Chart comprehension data
"""
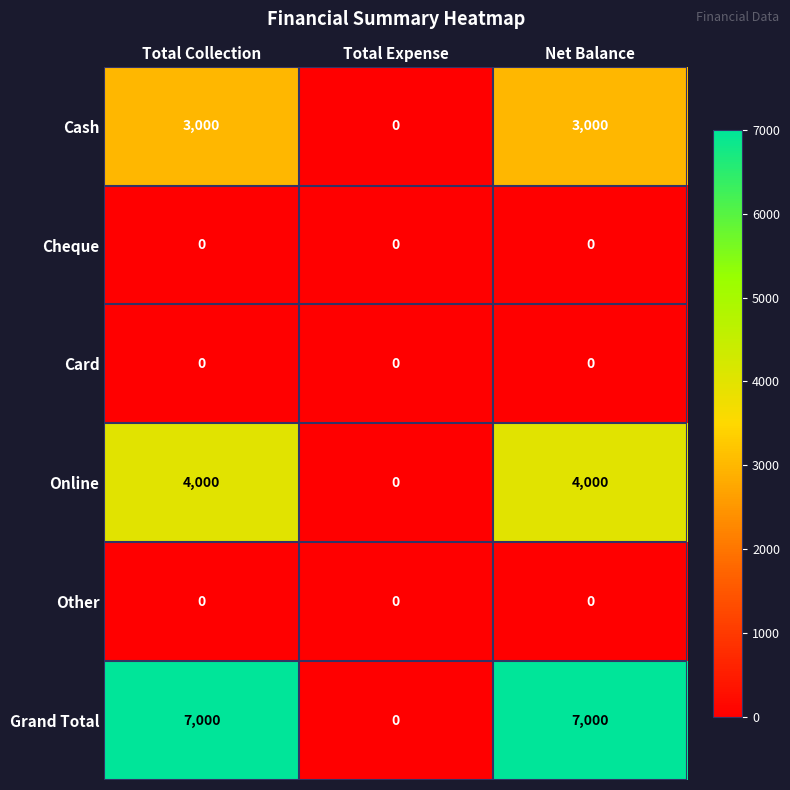

How many Grand Total values are between 0 and 7000?

3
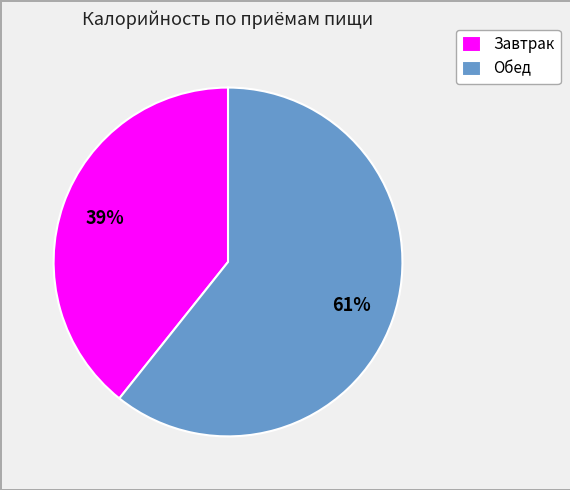

Which category has the smallest portion of the pie?

Завтрак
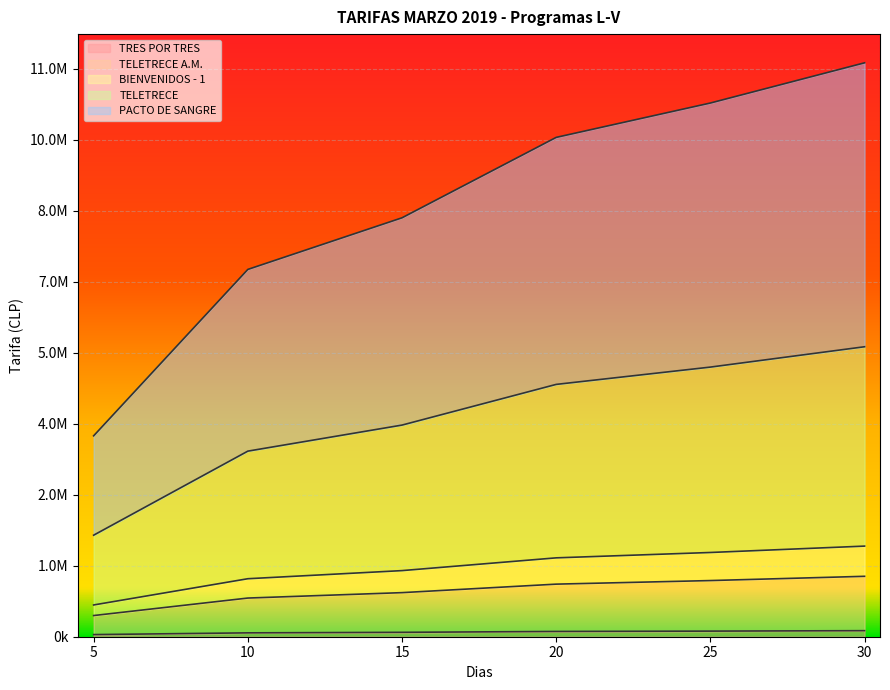

True or false: TELETRECE A.M. and PACTO DE SANGRE intersect in this chart.

False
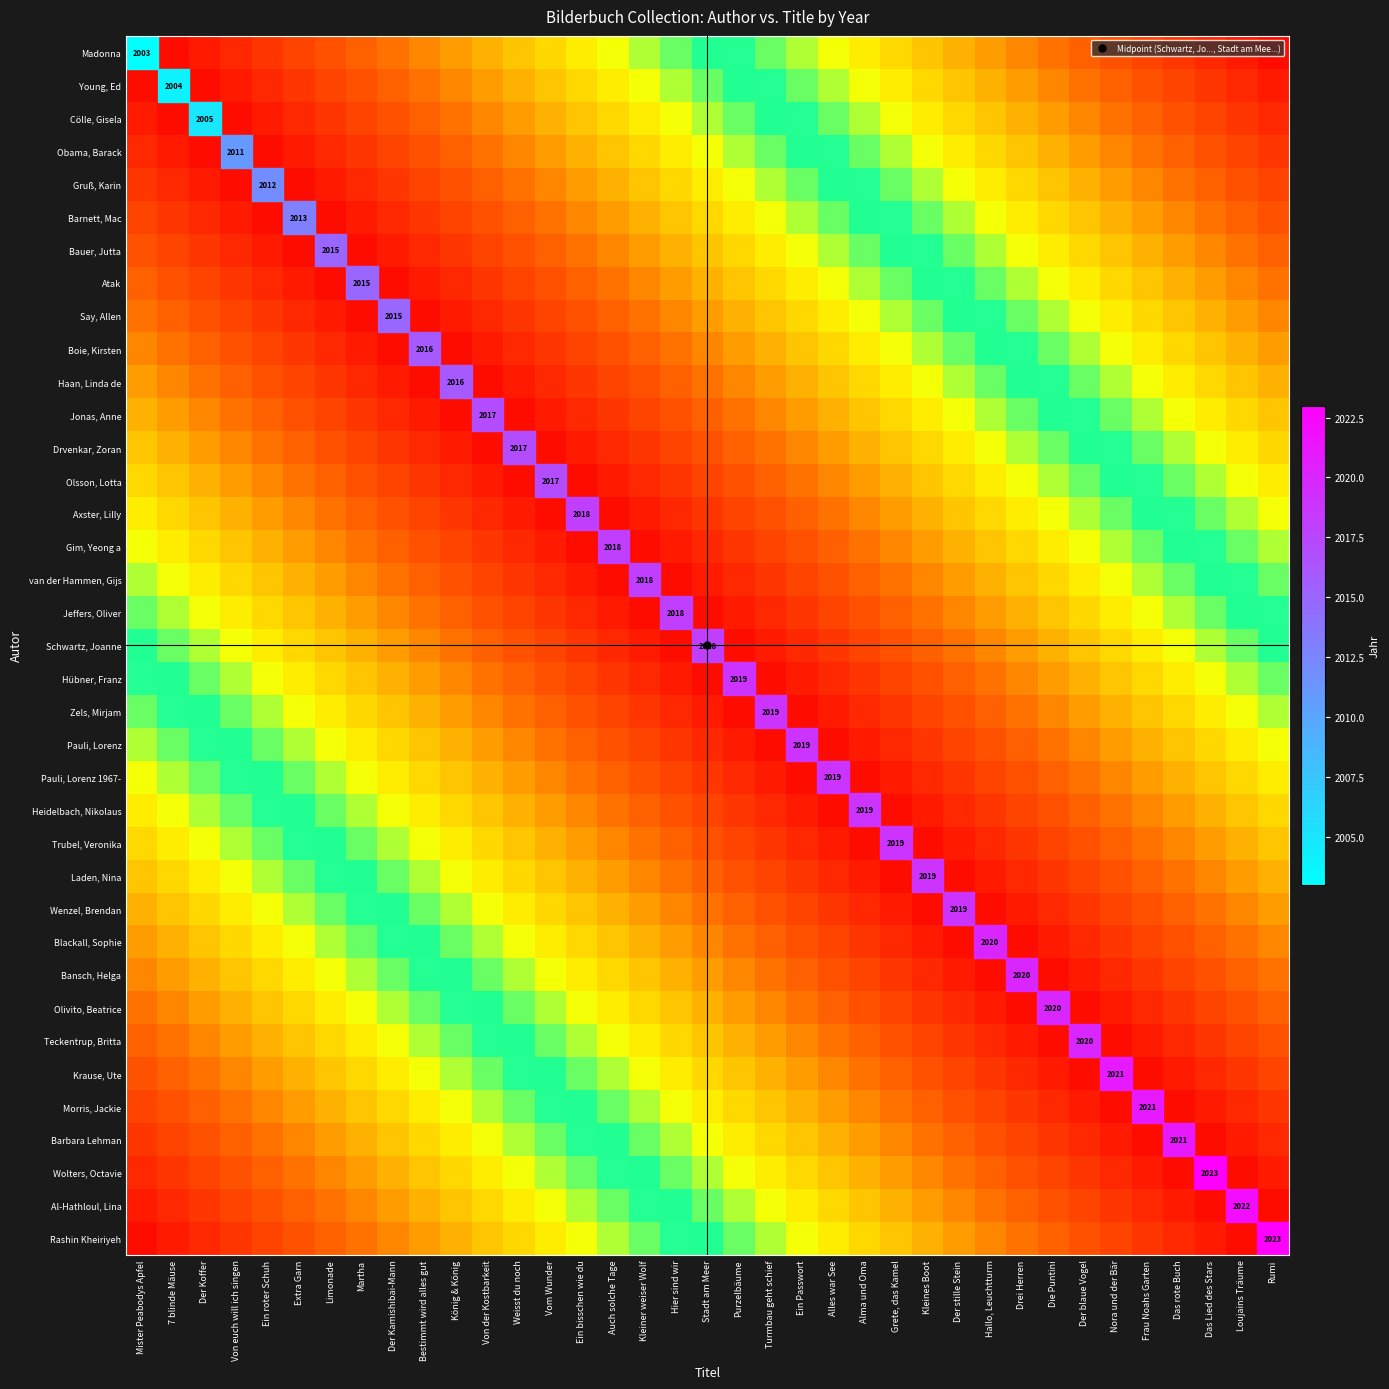

List the series in order of their peak value, highest first.

Madonna, Rashin Kheiriyeh, Young, Ed, Al-Hathloul, Lina, Cölle, Gisela, Wolters, Octavie, Obama, Barack, Barbara Lehman, Gruß, Karin, Morris, Jackie, Barnett, Mac, Krause, Ute, Bauer, Jutta, Teckentrup, Britta, Atak, Olivito, Beatrice, Say, Allen, Bansch, Helga, Boie, Kirsten, Blackall, Sophie, Haan, Linda de, Wenzel, Brendan, Jonas, Anne, Laden, Nina, Drvenkar, Zoran, Trubel, Veronika, Olsson, Lotta, Heidelbach, Nikolaus, Axster, Lilly, Pauli, Lorenz 1967-, Gim, Yeong a, Pauli, Lorenz, van der Hammen, Gijs, Zels, Mirjam, Jeffers, Oliver, Hübner, Franz, Schwartz, Joanne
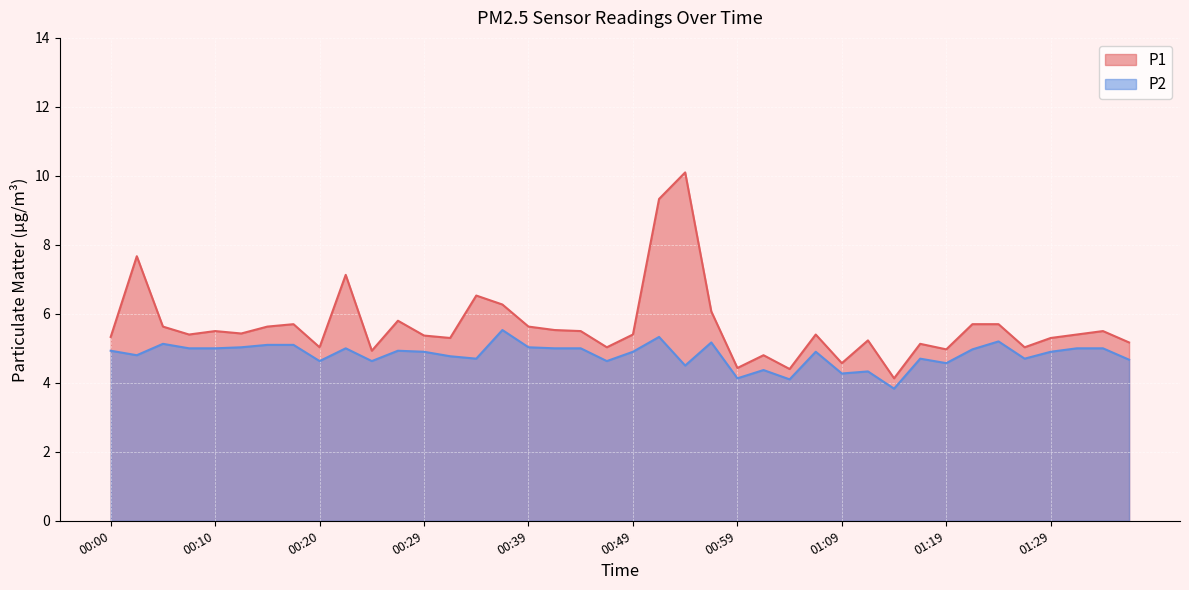

Read the P1 value at 00:49.

5.4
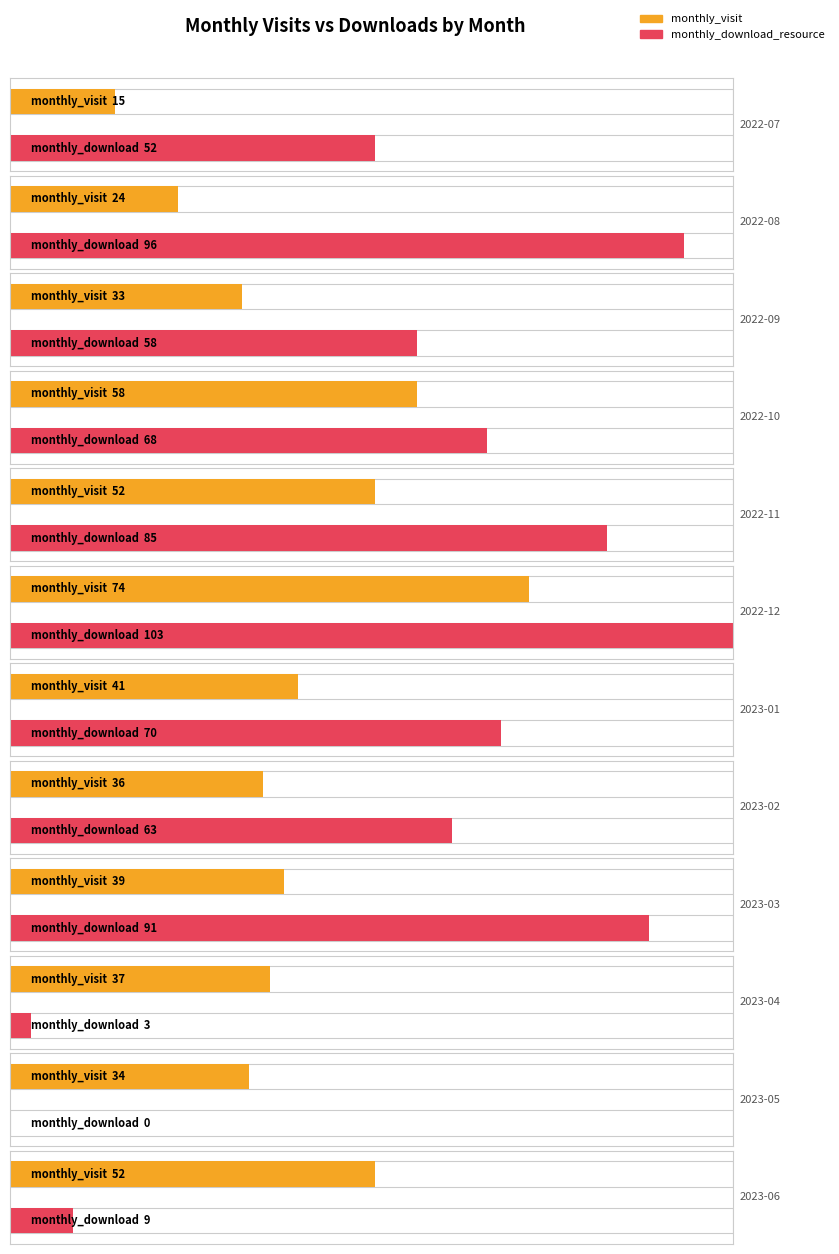

Where is monthly_download_resource nearest to the value 51?

2022-07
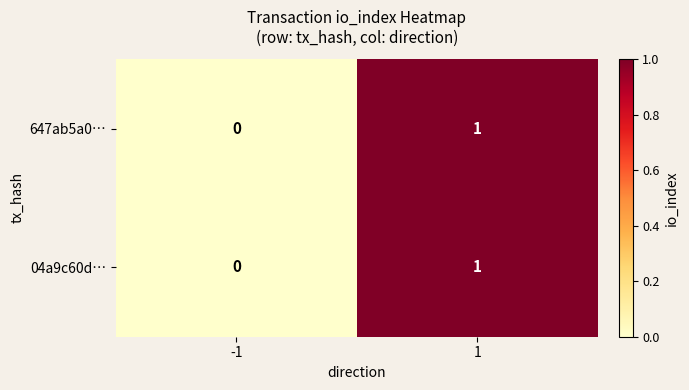

Reading left to right, extract all data points from this chart.

647ab5a0…: -1=0	1=1
04a9c60d…: -1=0	1=1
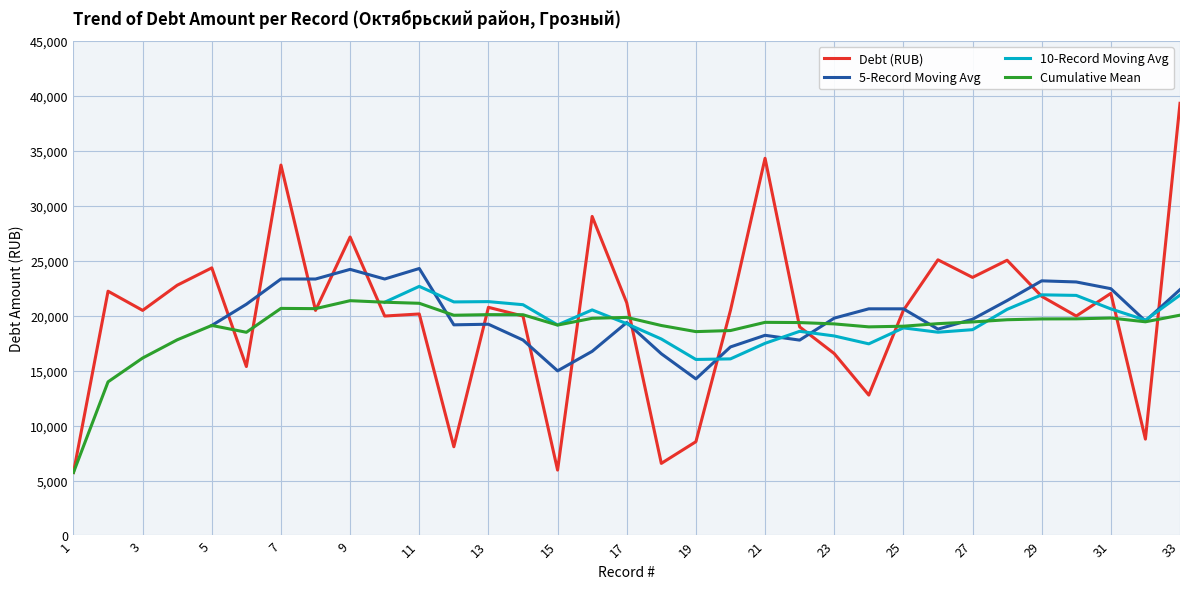

What is the ratio of the value at 6 to the value at 30?

0.8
"""
▸ **REQUIREMENT**: Could you retype all of the material above line for line, leaving out the pictures?

▸ **EXERCISE RESULT**:
How many Grand Total values are between 0 and 7000?

3

Which category has the smallest portion of the pie?

Завтрак

True or false: TELETRECE A.M. and PACTO DE SANGRE intersect in this chart.

False

List the series in order of their peak value, highest first.

Madonna, Rashin Kheiriyeh, Young, Ed, Al-Hathloul, Lina, Cölle, Gisela, Wolters, Octavie, Obama, Barack, Barbara Lehman, Gruß, Karin, Morris, Jackie, Barnett, Mac, Krause, Ute, Bauer, Jutta, Teckentrup, Britta, Atak, Olivito, Beatrice, Say, Allen, Bansch, Helga, Boie, Kirsten, Blackall, Sophie, Haan, Linda de, Wenzel, Brendan, Jonas, Anne, Laden, Nina, Drvenkar, Zoran, Trubel, Veronika, Olsson, Lotta, Heidelbach, Nikolaus, Axster, Lilly, Pauli, Lorenz 1967-, Gim, Yeong a, Pauli, Lorenz, van der Hammen, Gijs, Zels, Mirjam, Jeffers, Oliver, Hübner, Franz, Schwartz, Joanne

Read the P1 value at 00:49.

5.4

Where is monthly_download_resource nearest to the value 51?

2022-07

Reading left to right, extract all data points from this chart.

647ab5a0…: -1=0	1=1
04a9c60d…: -1=0	1=1

What is the ratio of the value at 6 to the value at 30?

0.8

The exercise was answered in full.